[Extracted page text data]
☆ ☆ ☆ ☆ ☆
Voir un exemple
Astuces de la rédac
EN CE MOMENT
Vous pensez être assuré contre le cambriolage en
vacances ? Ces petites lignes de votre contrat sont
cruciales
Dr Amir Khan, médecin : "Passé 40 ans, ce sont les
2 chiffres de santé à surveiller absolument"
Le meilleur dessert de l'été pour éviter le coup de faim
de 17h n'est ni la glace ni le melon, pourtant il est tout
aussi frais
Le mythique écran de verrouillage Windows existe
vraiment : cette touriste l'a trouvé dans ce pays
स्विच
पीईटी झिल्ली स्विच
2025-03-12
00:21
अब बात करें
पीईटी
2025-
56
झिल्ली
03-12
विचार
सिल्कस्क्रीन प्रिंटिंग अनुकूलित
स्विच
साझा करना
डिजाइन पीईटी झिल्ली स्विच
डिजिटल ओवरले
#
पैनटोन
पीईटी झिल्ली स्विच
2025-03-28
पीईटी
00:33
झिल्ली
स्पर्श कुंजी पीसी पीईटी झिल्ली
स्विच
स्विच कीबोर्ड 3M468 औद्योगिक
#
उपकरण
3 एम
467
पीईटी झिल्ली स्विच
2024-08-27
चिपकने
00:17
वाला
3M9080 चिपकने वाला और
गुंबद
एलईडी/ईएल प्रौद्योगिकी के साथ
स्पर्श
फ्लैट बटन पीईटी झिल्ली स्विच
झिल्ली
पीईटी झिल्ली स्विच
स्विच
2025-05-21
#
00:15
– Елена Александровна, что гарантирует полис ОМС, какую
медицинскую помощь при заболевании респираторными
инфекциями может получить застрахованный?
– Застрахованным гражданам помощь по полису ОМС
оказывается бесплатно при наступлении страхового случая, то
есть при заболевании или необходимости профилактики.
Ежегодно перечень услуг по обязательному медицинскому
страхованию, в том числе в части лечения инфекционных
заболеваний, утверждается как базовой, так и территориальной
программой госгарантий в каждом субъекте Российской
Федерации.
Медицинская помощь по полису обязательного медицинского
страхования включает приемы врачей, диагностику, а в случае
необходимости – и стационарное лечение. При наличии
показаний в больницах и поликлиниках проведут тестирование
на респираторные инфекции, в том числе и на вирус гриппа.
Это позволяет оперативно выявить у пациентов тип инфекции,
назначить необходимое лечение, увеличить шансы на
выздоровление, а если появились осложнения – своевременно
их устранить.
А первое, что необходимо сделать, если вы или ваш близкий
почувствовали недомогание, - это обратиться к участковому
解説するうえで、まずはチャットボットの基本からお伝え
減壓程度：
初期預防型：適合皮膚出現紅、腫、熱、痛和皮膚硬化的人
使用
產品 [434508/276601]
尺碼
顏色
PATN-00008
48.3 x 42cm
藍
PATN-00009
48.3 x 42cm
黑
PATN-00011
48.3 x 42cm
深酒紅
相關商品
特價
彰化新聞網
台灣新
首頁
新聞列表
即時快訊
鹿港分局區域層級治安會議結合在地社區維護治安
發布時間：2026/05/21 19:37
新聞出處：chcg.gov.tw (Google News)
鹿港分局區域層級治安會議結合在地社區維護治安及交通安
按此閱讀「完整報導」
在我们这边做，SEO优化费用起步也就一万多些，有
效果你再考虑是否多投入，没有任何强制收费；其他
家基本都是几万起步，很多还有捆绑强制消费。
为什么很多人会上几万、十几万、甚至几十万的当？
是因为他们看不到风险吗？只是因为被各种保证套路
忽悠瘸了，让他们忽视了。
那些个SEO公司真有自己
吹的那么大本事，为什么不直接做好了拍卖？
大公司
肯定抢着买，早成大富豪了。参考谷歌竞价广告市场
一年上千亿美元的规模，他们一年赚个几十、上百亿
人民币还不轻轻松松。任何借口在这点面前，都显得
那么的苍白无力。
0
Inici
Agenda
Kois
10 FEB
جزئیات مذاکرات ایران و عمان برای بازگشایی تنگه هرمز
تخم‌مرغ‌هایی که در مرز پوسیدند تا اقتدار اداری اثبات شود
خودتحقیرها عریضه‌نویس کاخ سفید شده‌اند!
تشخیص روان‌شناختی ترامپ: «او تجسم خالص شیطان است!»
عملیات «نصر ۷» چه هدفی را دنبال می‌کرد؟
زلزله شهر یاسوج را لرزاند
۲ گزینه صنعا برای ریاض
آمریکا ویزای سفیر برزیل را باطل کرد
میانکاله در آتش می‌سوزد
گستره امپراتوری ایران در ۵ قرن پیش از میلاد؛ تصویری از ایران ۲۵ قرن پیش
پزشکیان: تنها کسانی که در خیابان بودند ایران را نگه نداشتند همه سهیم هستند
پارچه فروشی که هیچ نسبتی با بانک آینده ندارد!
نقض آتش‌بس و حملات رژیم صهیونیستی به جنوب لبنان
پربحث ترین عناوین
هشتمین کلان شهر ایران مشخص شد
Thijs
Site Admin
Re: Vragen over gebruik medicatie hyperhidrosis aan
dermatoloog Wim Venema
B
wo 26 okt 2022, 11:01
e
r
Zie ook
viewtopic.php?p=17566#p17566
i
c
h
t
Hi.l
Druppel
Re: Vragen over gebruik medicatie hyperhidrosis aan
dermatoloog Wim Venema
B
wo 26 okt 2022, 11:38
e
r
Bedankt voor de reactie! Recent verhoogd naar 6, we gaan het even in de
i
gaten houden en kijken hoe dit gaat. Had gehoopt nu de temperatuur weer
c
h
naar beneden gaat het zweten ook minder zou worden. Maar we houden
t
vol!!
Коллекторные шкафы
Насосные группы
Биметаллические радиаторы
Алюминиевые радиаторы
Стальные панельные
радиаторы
☆ ☆ ☆ ☆ ☆
Work instructions
With the records above in view, retype each one exactly.

Answer box
Voir un exemple
Astuces de la rédac
EN CE MOMENT
Vous pensez être assuré contre le cambriolage en
vacances ? Ces petites lignes de votre contrat sont
cruciales
Dr Amir Khan, médecin : "Passé 40 ans, ce sont les
2 chiffres de santé à surveiller absolument"
Le meilleur dessert de l'été pour éviter le coup de faim
de 17h n'est ni la glace ni le melon, pourtant il est tout
aussi frais
Le mythique écran de verrouillage Windows existe
vraiment : cette touriste l'a trouvé dans ce pays
स्विच
पीईटी झिल्ली स्विच
2025-03-12
00:21
अब बात करें
पीईटी
2025-
56
झिल्ली
03-12
विचार
सिल्कस्क्रीन प्रिंटिंग अनुकूलित
स्विच
साझा करना
डिजाइन पीईटी झिल्ली स्विच
डिजिटल ओवरले
#
पैनटोन
पीईटी झिल्ली स्विच
2025-03-28
पीईटी
00:33
झिल्ली
स्पर्श कुंजी पीसी पीईटी झिल्ली
स्विच
स्विच कीबोर्ड 3M468 औद्योगिक
#
उपकरण
3 एम
467
पीईटी झिल्ली स्विच
2024-08-27
चिपकने
00:17
वाला
3M9080 चिपकने वाला और
गुंबद
एलईडी/ईएल प्रौद्योगिकी के साथ
स्पर्श
फ्लैट बटन पीईटी झिल्ली स्विच
झिल्ली
पीईटी झिल्ली स्विच
स्विच
2025-05-21
#
00:15
– Елена Александровна, что гарантирует полис ОМС, какую
медицинскую помощь при заболевании респираторными
инфекциями может получить застрахованный?
– Застрахованным гражданам помощь по полису ОМС
оказывается бесплатно при наступлении страхового случая, то
есть при заболевании или необходимости профилактики.
Ежегодно перечень услуг по обязательному медицинскому
страхованию, в том числе в части лечения инфекционных
заболеваний, утверждается как базовой, так и территориальной
программой госгарантий в каждом субъекте Российской
Федерации.
Медицинская помощь по полису обязательного медицинского
страхования включает приемы врачей, диагностику, а в случае
необходимости – и стационарное лечение. При наличии
показаний в больницах и поликлиниках проведут тестирование
на респираторные инфекции, в том числе и на вирус гриппа.
Это позволяет оперативно выявить у пациентов тип инфекции,
назначить необходимое лечение, увеличить шансы на
выздоровление, а если появились осложнения – своевременно
их устранить.
А первое, что необходимо сделать, если вы или ваш близкий
почувствовали недомогание, - это обратиться к участковому
解説するうえで、まずはチャットボットの基本からお伝え
減壓程度：
初期預防型：適合皮膚出現紅、腫、熱、痛和皮膚硬化的人
使用
產品 [434508/276601]
尺碼
顏色
PATN-00008
48.3 x 42cm
藍
PATN-00009
48.3 x 42cm
黑
PATN-00011
48.3 x 42cm
深酒紅
相關商品
特價
彰化新聞網
台灣新
首頁
新聞列表
即時快訊
鹿港分局區域層級治安會議結合在地社區維護治安
發布時間：2026/05/21 19:37
新聞出處：chcg.gov.tw (Google News)
鹿港分局區域層級治安會議結合在地社區維護治安及交通安
按此閱讀「完整報導」
在我们这边做，SEO优化费用起步也就一万多些，有
效果你再考虑是否多投入，没有任何强制收费；其他
家基本都是几万起步，很多还有捆绑强制消费。
为什么很多人会上几万、十几万、甚至几十万的当？
是因为他们看不到风险吗？只是因为被各种保证套路
忽悠瘸了，让他们忽视了。
那些个SEO公司真有自己
吹的那么大本事，为什么不直接做好了拍卖？
大公司
肯定抢着买，早成大富豪了。参考谷歌竞价广告市场
一年上千亿美元的规模，他们一年赚个几十、上百亿
人民币还不轻轻松松。任何借口在这点面前，都显得
那么的苍白无力。
0
Inici
Agenda
Kois
10 FEB
جزئیات مذاکرات ایران و عمان برای بازگشایی تنگه هرمز
تخم‌مرغ‌هایی که در مرز پوسیدند تا اقتدار اداری اثبات شود
خودتحقیرها عریضه‌نویس کاخ سفید شده‌اند!
تشخیص روان‌شناختی ترامپ: «او تجسم خالص شیطان است!»
عملیات «نصر ۷» چه هدفی را دنبال می‌کرد؟
زلزله شهر یاسوج را لرزاند
۲ گزینه صنعا برای ریاض
آمریکا ویزای سفیر برزیل را باطل کرد
میانکاله در آتش می‌سوزد
گستره امپراتوری ایران در ۵ قرن پیش از میلاد؛ تصویری از ایران ۲۵ قرن پیش
پزشکیان: تنها کسانی که در خیابان بودند ایران را نگه نداشتند همه سهیم هستند
پارچه فروشی که هیچ نسبتی با بانک آینده ندارد!
نقض آتش‌بس و حملات رژیم صهیونیستی به جنوب لبنان
پربحث ترین عناوین
هشتمین کلان شهر ایران مشخص شد
Thijs
Site Admin
Re: Vragen over gebruik medicatie hyperhidrosis aan
dermatoloog Wim Venema
B
wo 26 okt 2022, 11:01
e
r
Zie ook
viewtopic.php?p=17566#p17566
i
c
h
t
Hi.l
Druppel
Re: Vragen over gebruik medicatie hyperhidrosis aan
dermatoloog Wim Venema
B
wo 26 okt 2022, 11:38
e
r
Bedankt voor de reactie! Recent verhoogd naar 6, we gaan het even in de
i
gaten houden en kijken hoe dit gaat. Had gehoopt nu de temperatuur weer
c
h
naar beneden gaat het zweten ook minder zou worden. Maar we houden
t
vol!!
Коллекторные шкафы
Насосные группы
Биметаллические радиаторы
Алюминиевые радиаторы
Стальные панельные
радиаторы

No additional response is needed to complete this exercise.